TASK GOAL
In the records that follow, the lines from the one containing "- [ ] Folder structure design" to the one containing "- [ ] GraphQL Clients (Apollo, Urql)", inclusive, are to be given again exactly.
+++++
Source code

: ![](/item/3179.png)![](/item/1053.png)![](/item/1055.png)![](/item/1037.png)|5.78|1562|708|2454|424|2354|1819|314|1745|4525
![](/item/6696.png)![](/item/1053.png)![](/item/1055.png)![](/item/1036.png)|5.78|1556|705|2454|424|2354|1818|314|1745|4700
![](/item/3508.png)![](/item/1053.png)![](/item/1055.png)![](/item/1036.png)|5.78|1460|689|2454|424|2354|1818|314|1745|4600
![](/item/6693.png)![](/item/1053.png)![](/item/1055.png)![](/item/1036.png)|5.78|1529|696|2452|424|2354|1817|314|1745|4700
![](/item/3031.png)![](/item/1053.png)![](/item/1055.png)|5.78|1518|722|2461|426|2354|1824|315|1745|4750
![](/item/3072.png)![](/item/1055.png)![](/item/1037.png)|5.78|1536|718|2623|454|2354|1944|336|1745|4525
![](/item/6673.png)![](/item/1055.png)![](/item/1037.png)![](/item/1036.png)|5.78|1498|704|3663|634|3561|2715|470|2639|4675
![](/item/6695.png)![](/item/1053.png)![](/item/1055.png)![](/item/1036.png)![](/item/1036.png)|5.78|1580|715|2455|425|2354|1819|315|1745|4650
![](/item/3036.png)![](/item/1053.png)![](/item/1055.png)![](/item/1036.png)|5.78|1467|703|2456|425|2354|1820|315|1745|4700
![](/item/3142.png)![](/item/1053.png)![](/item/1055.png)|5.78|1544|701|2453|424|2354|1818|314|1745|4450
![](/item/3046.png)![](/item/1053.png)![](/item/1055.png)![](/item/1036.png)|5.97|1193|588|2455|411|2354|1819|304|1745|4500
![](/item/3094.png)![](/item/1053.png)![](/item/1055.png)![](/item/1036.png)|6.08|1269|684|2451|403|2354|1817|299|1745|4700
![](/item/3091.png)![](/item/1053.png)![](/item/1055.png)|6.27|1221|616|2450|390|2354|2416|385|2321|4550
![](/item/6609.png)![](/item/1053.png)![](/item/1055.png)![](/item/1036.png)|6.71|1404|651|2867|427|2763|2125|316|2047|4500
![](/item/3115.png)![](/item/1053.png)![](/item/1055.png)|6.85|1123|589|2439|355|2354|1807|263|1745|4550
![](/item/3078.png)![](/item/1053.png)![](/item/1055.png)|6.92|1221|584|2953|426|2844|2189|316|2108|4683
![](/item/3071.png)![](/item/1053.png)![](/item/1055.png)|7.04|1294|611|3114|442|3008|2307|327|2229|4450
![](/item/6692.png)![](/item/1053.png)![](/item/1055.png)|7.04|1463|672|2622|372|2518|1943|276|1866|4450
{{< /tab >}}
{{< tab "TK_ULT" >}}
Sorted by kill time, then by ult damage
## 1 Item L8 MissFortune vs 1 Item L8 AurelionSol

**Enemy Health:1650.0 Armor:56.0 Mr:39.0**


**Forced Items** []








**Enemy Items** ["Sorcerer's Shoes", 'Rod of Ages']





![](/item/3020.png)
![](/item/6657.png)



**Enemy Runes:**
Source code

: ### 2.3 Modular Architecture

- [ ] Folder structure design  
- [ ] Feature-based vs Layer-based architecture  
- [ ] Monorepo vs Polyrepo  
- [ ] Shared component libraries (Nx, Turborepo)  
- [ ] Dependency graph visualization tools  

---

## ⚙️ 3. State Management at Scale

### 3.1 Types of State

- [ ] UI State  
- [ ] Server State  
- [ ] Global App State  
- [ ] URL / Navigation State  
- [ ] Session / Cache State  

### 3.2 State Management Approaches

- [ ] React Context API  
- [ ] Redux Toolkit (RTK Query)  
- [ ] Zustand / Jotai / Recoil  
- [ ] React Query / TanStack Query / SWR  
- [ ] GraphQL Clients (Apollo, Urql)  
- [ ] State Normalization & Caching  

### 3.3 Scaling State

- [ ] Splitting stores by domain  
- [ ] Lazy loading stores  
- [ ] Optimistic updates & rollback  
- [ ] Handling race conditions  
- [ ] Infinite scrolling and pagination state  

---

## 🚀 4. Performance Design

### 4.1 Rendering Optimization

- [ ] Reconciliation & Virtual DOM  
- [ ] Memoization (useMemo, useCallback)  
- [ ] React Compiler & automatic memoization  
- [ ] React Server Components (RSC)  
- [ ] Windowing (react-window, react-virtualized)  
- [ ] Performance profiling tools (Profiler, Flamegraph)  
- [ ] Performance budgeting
+++++
PROBLEM SOLUTION
- [ ] Folder structure design  
- [ ] Feature-based vs Layer-based architecture  
- [ ] Monorepo vs Polyrepo  
- [ ] Shared component libraries (Nx, Turborepo)  
- [ ] Dependency graph visualization tools  

---

## ⚙️ 3. State Management at Scale

### 3.1 Types of State

- [ ] UI State  
- [ ] Server State  
- [ ] Global App State  
- [ ] URL / Navigation State  
- [ ] Session / Cache State  

### 3.2 State Management Approaches

- [ ] React Context API  
- [ ] Redux Toolkit (RTK Query)  
- [ ] Zustand / Jotai / Recoil  
- [ ] React Query / TanStack Query / SWR  
- [ ] GraphQL Clients (Apollo, Urql)  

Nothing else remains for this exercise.